* [EXERCISE INPUTS]
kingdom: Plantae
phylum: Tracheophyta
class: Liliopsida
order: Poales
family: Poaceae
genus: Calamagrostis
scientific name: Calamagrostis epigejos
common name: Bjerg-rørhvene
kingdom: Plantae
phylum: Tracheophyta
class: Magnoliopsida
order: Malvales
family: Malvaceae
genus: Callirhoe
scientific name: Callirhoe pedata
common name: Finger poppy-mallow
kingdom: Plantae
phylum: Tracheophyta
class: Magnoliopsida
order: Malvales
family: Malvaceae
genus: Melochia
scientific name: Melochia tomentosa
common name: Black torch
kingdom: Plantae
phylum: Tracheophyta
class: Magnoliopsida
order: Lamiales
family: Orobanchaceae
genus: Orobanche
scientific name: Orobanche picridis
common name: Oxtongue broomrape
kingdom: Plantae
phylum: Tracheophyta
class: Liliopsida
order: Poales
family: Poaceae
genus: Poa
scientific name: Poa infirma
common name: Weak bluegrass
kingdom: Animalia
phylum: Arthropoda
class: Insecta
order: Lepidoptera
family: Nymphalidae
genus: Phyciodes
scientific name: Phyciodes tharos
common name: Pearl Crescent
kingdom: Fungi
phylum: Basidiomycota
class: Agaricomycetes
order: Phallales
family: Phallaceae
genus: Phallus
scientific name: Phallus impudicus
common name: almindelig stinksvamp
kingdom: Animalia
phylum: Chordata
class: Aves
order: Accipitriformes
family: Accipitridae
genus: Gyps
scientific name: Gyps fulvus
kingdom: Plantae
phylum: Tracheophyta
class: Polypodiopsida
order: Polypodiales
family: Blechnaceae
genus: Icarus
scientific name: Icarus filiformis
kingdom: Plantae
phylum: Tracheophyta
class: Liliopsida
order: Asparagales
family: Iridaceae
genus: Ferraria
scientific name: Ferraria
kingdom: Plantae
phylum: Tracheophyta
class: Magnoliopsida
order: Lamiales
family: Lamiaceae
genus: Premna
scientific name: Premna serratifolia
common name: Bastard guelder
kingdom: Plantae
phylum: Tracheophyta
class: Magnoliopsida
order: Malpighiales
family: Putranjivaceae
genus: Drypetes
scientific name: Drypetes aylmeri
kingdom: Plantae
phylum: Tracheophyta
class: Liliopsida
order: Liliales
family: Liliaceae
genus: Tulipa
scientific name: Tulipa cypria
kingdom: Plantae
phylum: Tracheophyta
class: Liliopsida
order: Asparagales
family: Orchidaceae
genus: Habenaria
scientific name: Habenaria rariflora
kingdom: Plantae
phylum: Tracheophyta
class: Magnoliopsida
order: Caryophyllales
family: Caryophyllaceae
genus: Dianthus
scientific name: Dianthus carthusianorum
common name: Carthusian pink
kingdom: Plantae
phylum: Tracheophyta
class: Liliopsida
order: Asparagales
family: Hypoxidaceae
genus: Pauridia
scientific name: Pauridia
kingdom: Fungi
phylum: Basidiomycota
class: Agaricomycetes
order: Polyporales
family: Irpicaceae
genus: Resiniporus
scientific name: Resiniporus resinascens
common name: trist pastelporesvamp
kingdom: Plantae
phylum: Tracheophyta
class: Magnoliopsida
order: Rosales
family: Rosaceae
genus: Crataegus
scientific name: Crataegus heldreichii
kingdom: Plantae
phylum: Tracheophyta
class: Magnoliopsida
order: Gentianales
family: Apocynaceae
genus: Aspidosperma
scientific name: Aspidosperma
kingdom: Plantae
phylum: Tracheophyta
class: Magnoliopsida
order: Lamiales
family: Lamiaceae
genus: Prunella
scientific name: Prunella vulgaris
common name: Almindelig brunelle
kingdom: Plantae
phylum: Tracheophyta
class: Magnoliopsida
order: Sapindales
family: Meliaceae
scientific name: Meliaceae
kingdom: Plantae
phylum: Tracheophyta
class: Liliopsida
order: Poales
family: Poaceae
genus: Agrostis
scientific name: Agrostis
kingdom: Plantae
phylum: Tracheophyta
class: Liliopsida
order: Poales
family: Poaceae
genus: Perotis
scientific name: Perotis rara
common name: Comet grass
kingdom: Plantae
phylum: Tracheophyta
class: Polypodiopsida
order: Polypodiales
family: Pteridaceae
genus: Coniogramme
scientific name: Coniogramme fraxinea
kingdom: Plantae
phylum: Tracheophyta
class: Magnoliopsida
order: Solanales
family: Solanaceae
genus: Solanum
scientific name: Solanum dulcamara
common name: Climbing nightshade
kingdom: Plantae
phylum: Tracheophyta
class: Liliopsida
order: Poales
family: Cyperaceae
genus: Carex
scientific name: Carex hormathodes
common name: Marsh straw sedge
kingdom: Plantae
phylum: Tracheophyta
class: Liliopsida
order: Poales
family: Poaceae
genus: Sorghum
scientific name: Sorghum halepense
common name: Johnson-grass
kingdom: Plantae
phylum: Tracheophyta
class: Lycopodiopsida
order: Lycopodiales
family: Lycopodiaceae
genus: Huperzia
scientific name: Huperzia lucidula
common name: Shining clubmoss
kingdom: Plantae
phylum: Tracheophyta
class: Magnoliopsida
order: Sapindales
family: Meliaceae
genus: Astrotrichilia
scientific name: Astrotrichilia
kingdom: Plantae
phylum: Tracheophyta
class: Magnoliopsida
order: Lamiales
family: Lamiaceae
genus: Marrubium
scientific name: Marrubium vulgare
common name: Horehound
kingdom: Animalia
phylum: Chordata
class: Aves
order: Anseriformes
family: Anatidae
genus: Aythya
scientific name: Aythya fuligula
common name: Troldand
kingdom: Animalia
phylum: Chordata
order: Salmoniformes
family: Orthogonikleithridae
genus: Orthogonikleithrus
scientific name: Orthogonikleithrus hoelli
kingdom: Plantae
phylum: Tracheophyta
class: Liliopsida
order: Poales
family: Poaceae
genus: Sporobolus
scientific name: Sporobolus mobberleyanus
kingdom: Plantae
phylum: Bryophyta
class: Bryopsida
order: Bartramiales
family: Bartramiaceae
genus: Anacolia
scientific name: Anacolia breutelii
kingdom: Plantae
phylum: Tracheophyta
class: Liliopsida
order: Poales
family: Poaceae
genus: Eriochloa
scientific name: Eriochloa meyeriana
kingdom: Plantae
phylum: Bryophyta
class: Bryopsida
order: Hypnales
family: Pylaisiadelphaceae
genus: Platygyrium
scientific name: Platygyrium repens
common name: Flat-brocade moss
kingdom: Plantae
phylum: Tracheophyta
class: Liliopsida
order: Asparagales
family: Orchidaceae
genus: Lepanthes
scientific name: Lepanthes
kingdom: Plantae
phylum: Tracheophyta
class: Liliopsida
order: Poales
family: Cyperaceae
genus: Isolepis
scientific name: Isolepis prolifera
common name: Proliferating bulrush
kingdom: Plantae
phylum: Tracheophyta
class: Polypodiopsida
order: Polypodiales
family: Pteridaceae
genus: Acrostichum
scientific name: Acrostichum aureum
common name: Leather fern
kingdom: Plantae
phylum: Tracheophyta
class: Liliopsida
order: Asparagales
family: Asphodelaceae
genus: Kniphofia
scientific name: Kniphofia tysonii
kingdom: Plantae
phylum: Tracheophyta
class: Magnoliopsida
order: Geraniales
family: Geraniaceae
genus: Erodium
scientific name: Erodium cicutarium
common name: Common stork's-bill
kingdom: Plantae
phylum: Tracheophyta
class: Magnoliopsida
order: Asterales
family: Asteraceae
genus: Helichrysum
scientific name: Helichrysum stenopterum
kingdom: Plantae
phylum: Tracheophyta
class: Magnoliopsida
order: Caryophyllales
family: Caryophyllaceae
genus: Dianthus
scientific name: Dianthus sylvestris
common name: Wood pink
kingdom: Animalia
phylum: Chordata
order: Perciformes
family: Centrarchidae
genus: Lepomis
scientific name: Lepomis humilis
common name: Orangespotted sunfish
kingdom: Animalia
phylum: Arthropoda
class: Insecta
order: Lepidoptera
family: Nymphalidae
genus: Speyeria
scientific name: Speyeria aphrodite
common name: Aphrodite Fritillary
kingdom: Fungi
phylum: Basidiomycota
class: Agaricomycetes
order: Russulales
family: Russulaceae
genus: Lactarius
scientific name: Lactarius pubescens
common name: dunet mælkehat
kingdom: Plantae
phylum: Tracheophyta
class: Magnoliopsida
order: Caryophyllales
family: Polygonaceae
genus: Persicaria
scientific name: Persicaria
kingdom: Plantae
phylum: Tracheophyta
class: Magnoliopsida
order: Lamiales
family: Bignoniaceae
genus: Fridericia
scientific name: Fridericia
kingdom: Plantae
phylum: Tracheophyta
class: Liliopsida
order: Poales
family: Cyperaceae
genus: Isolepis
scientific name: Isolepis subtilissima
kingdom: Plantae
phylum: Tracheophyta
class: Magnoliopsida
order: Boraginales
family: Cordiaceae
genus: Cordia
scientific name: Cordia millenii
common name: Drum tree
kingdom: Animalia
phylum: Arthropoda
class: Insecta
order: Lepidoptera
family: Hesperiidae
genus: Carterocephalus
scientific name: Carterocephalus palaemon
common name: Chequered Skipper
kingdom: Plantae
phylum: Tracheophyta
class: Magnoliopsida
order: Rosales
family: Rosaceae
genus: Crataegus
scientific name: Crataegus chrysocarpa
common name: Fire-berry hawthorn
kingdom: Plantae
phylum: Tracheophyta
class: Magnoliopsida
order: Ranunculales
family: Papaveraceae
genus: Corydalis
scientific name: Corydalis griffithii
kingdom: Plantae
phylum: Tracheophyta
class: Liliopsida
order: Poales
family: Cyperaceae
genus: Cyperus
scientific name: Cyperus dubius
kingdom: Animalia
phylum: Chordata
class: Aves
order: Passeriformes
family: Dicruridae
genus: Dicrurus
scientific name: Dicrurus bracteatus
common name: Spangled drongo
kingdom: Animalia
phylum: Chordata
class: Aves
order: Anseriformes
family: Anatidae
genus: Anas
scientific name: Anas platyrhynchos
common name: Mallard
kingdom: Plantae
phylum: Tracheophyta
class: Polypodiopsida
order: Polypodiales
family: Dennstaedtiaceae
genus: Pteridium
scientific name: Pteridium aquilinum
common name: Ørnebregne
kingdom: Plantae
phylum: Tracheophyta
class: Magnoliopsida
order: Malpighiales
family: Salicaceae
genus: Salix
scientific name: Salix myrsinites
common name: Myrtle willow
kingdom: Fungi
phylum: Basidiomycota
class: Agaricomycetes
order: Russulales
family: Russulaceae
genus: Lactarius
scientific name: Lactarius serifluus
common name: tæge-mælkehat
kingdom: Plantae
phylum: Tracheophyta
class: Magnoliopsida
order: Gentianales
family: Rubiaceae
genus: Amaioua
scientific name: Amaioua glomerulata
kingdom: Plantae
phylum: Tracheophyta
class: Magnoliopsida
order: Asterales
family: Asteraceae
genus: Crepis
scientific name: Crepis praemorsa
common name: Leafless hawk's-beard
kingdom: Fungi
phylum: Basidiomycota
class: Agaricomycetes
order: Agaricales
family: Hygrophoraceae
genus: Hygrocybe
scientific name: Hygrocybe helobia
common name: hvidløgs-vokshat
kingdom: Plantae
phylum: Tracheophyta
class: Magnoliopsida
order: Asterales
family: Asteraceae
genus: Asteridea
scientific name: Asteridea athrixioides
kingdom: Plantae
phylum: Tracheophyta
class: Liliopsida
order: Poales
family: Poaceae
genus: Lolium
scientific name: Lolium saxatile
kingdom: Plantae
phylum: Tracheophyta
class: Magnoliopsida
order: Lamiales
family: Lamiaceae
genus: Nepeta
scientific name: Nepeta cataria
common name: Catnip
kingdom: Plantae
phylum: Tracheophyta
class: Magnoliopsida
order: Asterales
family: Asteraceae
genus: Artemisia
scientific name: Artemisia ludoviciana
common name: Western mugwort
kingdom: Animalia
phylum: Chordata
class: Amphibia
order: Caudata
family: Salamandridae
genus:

* [WRITTEN REQUEST]
Copy out the lines exactly, starting at the first line of the items and ending at the line that contains "genus: Orobanche", with both of those lines included.

* [RESULT OF THIS EXERCISE]
kingdom: Plantae
phylum: Tracheophyta
class: Liliopsida
order: Poales
family: Poaceae
genus: Calamagrostis
scientific name: Calamagrostis epigejos
common name: Bjerg-rørhvene
kingdom: Plantae
phylum: Tracheophyta
class: Magnoliopsida
order: Malvales
family: Malvaceae
genus: Callirhoe
scientific name: Callirhoe pedata
common name: Finger poppy-mallow
kingdom: Plantae
phylum: Tracheophyta
class: Magnoliopsida
order: Malvales
family: Malvaceae
genus: Melochia
scientific name: Melochia tomentosa
common name: Black torch
kingdom: Plantae
phylum: Tracheophyta
class: Magnoliopsida
order: Lamiales
family: Orobanchaceae
genus: Orobanche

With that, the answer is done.